From the listing below, copy each line that contains the word "gmail".

━━ Stored data ━━

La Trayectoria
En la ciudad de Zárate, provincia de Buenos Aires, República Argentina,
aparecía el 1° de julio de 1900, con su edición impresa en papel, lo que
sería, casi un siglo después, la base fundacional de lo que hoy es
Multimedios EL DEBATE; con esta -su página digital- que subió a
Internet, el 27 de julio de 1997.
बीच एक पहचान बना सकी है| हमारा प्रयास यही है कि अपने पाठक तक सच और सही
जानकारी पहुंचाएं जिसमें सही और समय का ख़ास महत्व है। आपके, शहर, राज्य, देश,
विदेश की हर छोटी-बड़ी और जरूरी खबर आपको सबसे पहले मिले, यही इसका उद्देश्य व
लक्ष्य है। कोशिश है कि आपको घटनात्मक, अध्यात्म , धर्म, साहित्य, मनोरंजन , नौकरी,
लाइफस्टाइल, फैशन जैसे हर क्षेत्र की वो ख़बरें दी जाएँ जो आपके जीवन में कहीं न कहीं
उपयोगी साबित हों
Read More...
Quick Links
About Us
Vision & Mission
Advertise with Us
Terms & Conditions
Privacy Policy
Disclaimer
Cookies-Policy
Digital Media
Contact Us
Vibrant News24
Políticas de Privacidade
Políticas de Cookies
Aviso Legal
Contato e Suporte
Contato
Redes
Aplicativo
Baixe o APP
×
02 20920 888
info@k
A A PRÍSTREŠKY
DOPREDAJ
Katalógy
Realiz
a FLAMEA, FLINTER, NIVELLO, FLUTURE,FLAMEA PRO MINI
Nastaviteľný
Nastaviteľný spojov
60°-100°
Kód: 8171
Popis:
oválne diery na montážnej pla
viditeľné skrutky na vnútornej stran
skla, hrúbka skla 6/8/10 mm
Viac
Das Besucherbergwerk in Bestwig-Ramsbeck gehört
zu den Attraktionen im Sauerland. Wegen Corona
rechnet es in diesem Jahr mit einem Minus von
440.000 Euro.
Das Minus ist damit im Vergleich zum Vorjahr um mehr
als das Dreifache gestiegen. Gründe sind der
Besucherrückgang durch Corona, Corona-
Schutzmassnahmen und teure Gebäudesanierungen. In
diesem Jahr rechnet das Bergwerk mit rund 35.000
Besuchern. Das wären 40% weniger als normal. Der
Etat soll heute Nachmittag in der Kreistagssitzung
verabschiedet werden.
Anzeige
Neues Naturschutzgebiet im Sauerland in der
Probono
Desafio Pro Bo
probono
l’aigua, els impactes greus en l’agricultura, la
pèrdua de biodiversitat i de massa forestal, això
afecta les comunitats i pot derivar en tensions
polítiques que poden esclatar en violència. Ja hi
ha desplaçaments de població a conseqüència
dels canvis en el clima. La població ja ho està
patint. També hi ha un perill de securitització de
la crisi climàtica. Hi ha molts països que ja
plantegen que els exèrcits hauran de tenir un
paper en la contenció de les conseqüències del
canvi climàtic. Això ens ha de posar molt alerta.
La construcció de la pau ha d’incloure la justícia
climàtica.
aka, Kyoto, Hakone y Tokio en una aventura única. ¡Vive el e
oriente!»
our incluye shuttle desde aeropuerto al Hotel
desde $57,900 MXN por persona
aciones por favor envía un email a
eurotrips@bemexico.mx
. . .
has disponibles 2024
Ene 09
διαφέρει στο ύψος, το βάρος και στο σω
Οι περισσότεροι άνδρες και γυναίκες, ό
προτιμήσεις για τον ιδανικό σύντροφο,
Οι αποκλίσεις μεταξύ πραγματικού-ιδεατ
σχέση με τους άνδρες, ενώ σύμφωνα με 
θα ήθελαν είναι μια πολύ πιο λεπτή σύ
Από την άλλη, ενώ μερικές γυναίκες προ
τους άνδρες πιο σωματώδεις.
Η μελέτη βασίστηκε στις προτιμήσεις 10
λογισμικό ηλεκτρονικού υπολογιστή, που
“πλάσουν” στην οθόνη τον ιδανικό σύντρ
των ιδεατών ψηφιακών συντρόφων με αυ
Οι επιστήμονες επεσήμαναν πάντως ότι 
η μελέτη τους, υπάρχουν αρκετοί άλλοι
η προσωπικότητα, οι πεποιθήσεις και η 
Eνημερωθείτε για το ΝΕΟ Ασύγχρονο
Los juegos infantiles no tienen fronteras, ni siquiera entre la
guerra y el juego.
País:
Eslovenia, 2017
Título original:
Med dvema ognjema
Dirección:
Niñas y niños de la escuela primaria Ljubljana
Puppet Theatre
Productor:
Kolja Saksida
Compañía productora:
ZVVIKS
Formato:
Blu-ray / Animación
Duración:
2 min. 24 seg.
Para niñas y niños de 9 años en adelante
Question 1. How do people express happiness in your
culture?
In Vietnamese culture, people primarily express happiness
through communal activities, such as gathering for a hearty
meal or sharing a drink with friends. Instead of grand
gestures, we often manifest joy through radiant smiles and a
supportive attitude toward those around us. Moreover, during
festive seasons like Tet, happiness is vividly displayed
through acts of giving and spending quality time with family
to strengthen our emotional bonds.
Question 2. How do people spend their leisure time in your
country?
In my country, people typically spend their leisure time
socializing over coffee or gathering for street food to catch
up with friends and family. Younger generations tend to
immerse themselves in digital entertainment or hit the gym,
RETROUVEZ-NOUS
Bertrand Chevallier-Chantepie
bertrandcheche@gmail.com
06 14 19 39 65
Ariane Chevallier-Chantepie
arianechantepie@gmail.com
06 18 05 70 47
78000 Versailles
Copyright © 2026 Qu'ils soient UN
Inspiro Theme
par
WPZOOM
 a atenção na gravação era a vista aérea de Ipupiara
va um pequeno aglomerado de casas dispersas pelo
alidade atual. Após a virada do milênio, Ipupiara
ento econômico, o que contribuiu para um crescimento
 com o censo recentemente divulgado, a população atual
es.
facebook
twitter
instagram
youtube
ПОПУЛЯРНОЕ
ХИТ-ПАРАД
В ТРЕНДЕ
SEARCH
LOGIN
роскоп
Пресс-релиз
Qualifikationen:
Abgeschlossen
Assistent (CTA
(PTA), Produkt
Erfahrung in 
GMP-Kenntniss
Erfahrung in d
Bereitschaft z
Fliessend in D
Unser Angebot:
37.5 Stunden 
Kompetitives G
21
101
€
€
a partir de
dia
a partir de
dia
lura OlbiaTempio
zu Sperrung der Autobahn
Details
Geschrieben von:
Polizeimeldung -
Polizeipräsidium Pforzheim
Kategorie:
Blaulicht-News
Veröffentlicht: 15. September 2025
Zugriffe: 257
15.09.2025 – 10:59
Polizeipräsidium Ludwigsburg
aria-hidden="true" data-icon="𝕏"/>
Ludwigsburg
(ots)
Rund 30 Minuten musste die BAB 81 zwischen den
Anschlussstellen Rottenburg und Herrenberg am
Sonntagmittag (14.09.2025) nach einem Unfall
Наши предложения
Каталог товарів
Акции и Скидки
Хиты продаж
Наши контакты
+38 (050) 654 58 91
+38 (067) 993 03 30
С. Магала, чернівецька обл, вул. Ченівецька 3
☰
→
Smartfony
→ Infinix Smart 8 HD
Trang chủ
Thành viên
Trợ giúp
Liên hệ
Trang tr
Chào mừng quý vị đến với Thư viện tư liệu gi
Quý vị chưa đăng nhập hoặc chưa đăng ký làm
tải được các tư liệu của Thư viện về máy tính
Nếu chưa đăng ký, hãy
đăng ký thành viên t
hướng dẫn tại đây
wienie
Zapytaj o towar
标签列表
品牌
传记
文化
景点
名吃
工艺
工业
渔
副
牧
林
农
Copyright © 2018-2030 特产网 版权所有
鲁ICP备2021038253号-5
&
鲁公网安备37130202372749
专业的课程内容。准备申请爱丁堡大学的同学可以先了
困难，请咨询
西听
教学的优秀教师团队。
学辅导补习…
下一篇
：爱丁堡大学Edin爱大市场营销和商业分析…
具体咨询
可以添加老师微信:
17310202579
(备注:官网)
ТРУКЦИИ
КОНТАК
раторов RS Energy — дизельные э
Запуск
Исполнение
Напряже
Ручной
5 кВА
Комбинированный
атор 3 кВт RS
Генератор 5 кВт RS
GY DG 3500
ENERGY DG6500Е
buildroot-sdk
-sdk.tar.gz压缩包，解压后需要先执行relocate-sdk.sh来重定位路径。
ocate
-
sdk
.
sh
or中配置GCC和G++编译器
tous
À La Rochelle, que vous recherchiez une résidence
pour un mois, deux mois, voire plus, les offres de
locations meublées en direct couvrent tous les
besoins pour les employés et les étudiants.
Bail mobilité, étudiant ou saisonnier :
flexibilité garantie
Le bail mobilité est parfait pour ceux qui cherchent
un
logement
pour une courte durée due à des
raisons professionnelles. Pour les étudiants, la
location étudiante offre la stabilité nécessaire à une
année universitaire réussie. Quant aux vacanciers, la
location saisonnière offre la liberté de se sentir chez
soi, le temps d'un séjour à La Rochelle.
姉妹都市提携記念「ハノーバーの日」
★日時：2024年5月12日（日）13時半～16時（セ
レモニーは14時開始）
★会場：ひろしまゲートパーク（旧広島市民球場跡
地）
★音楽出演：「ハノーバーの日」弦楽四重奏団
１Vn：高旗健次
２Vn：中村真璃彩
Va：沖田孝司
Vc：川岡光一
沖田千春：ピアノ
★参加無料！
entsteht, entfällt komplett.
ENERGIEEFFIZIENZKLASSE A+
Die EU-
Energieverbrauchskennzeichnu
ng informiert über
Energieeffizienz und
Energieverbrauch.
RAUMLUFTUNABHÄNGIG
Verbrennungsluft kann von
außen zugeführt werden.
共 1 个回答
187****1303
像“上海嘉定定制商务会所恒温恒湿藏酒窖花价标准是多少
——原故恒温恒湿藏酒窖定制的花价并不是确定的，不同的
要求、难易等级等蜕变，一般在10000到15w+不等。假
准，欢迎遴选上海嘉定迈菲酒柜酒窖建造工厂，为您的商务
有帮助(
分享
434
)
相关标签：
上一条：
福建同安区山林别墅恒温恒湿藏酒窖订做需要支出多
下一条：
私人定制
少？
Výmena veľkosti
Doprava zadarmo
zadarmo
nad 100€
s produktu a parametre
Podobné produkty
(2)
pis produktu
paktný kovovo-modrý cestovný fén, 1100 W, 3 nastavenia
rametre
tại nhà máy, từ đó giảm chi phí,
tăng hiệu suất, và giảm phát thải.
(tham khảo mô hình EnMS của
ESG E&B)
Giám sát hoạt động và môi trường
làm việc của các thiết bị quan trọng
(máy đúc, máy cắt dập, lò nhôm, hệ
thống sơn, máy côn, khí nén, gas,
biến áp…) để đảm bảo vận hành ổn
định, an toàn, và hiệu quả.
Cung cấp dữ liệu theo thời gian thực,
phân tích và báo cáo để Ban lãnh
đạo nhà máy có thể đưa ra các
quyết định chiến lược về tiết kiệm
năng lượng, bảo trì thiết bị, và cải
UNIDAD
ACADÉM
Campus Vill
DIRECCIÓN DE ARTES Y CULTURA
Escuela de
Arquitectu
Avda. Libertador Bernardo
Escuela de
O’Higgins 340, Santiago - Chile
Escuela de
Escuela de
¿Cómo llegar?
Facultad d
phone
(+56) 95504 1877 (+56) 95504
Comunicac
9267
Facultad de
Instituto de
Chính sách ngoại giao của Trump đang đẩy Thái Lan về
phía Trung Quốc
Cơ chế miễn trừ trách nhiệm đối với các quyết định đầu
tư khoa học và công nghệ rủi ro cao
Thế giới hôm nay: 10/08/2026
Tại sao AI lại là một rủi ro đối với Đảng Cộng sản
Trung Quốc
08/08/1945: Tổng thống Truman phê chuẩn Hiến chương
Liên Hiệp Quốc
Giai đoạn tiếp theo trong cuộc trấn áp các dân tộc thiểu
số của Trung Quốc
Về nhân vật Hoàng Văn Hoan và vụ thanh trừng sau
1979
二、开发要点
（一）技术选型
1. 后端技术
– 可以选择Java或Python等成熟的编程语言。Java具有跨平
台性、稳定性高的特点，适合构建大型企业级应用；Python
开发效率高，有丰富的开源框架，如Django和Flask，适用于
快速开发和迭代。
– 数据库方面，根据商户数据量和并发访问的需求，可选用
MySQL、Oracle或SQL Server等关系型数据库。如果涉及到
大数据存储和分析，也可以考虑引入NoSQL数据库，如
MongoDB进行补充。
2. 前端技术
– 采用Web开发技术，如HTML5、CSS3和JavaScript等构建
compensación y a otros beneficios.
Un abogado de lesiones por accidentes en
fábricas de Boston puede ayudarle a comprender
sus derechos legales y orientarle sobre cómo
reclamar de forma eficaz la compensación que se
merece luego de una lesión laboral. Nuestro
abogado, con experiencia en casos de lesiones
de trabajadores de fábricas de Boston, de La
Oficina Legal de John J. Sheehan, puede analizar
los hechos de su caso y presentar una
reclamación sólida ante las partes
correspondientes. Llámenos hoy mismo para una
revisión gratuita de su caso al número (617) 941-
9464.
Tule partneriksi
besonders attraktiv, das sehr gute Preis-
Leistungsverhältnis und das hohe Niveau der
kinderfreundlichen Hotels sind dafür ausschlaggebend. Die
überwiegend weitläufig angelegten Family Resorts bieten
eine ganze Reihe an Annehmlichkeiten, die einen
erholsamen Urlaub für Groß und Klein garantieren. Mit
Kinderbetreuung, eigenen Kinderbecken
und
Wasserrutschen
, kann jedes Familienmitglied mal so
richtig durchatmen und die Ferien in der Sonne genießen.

━━━

**Task output:**
bertrandcheche@gmail.com
arianechantepie@gmail.com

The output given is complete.